Anonymous 0 Comments

In school you learned about something called potential energy. If you have a ball resting on the ground, it’s at equilibrium and can’t do any work. If you lift the ball up on a table though, then it has potential energy because the ball is not at equilibrium and it wants to fall onto the ground. The little push you give it to roll off the table could be called an activation energy.

Potential energy can be stored chemically. Carbon and Oxygen REALLY want to be together in order to fill their outer valence electron shells. Carbon Dioxide is a stable element just like a ball on the ground is stable. Carbon without oxygen, and oxygen without carbon, are like the ball being on a table.

The carbon and oxygen want to combine with each other the same way that ball wants to fall on the ground, but like the ball they need an initial push in the form of a flame. When you mix carbon and oxygen together, nothing much happens. But heat it up, and you give it the push it needs to begin reacting.

Carbon bonding to oxygen to create carbon dioxide is an exothermic reaction, it gives heat and carbon dioxide gas. We can use this heat, and the sudden gas expansion, to perform work.

In an automobile we combine the carbon and hydrogen in gasoline with oxygen in the air to get carbon dioxide, carbon monoxide, and H20 and in the process we get heat and expanding gasses which push against the cylinders of the engine and performing work.

In a coal fired power plant we take the carbon in coal and coke, and combine it with oxygen in the air to get carbon dioxide and heat, and we use the heat to boil water into steam which spins a turbine.

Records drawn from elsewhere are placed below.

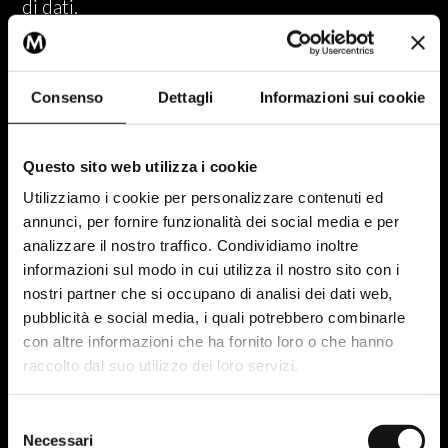
di dati.
Relatività dell’attribuzione
Consenso
Dettagli
Informazioni sui cookie
Questo approccio, il sapere cosa e perché, si
applica a tutti i canali digitali.
Questo sito web utilizza i cookie
Il tracciamento sul sito web tramite
Google
Utilizziamo i cookie per personalizzare contenuti ed
Analytics 4
ha una funzione diversa rispetto a
annunci, per fornire funzionalità dei social media e per
quella di
Hotjar
, così come i dati raccolti dal
analizzare il nostro traffico. Condividiamo inoltre
Google ADS
saranno diversi da quelli di
META
.
informazioni sul modo in cui utilizza il nostro sito con i
nostri partner che si occupano di analisi dei dati web,
Questo non solo per la natura differente delle
pubblicità e social media, i quali potrebbero combinarle
varie piattaforme, ma anche per la natura stessa
con altre informazioni che ha fornito loro o che hanno
del tracciamento: per quanto si possa essere
raccolto dal suo utilizzo dei loro servizi.
precisi e meticolosi nel setup dei sistemi di
tracking, non avremo mai lo stesso dato in
Selezione
Necessari
del
piattaforme diverse. Le conversioni su GA4 non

so that’s how you use the potential energy of carbon and hydrogen and oxygen, but how do you store that energy in the first place? Well plants use sunlight to take that carbon dioxide and split it back into carbon and oxygen and the oxygen is mostly lost as a waste product and the carbon is turned into things like cellulose and sugars which the plant uses to build it’s body and fuel it’s cellular processes.

So you can think of the chemistry of burning fossil fuels like a battery. You combine oxygen and carbon to get energy, and to recharge the battery you use sunlight to split them back apart.

Thus in a very real way, all of our fossil fuel energy came from the sun.

Another cool way to consider it is the food that you eat. Fat and carbohydrates like sugar contain carbon and hydrogen. You inhale oxygen and the body’s Mitochondria combine that oxygen with the carbons in fats and sugars to create carbon dioxide, getting energy in the process and we breath that carbon dioxide out through our lungs. Some of it is also converted into H20 and we lose this through the kidneys. So when you eat a large meal, yes most of it is lost through using the restroom, but a lot of it is also lost by breathing it out as carbon dioxide.